Immigrants everywhere face mistrust, so I suppose that line of thought isn't that surprising. Not sure on the context but it strikes me a bit odd at best, and borderline racist at worst.

Anyway, I do my best to make Chinese restaurants in these parts economically viable.

george said...

so my blog is now www.spaceshipgeorge.blogspot.com

Kwesi abbensetts

Camille Acey said...

@kwesi/george -thanks for the heads up! recallibrating!

jana said...

Maybe you'll find some enlightening further reading here about various inflows and outflows related to Slovenia...

books on migration studies from ZRC-SAZU

Historical and Cultural Perspectives on Slovenian Migration

a review of above book

lep pozdrav!

Carlitos said...

I agree wholeheartedly on this one Camille.

We immigrants from the Americas experience all different types of lives here in Slovenia.

I still get disbelieving faces when I tell people that yes, I'm here to stay, and no, I don't have Slovenian ancestry in my family.
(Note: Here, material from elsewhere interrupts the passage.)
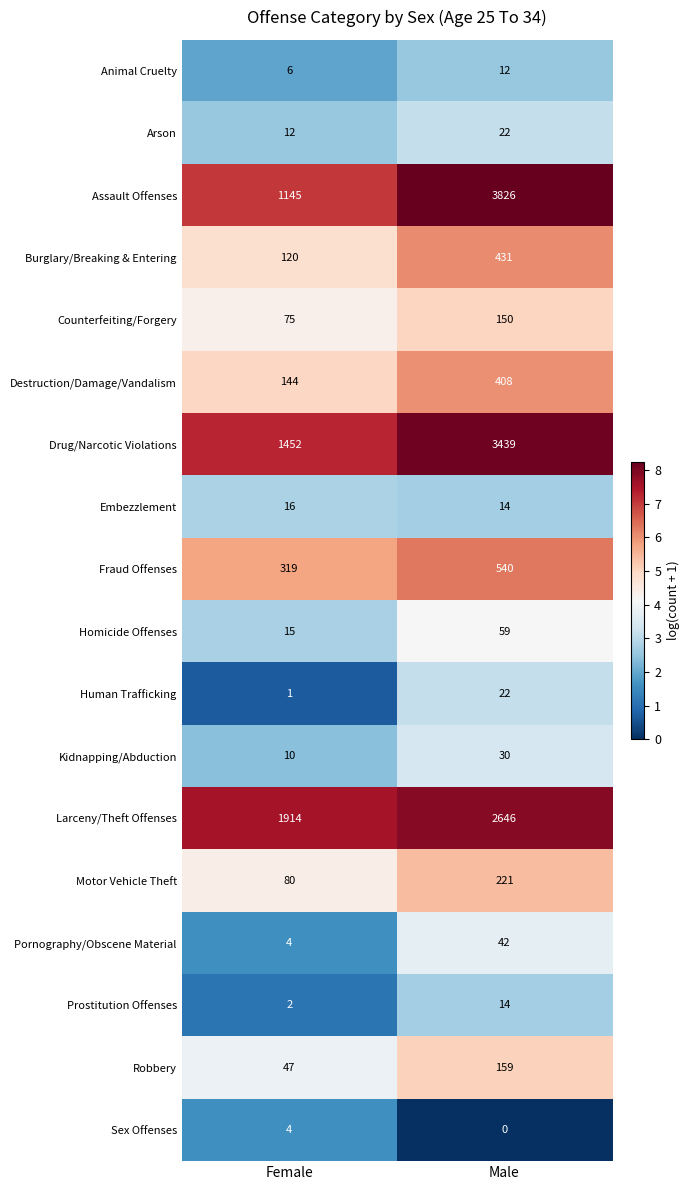

List the labels in order of Larceny/Theft Offenses value, smallest first.

Female, Male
I guess that will continue for a couple of years :-)

Camille Acey said...

@Carlitos - I find that the European attitude tends to be one of protection. As if people who are immigrating here are here to "diminish" or "take away"; Slovenia is such a new country with such a simple culture, I always feel that this should be the last place in the world with any sense of protectionism. They have so very much to gain. Not just in brown faces (oh dear, if someone tells me how beautiful my children are going to be. i might have to hurt someone) but in innovative attitudes and interesting new world views.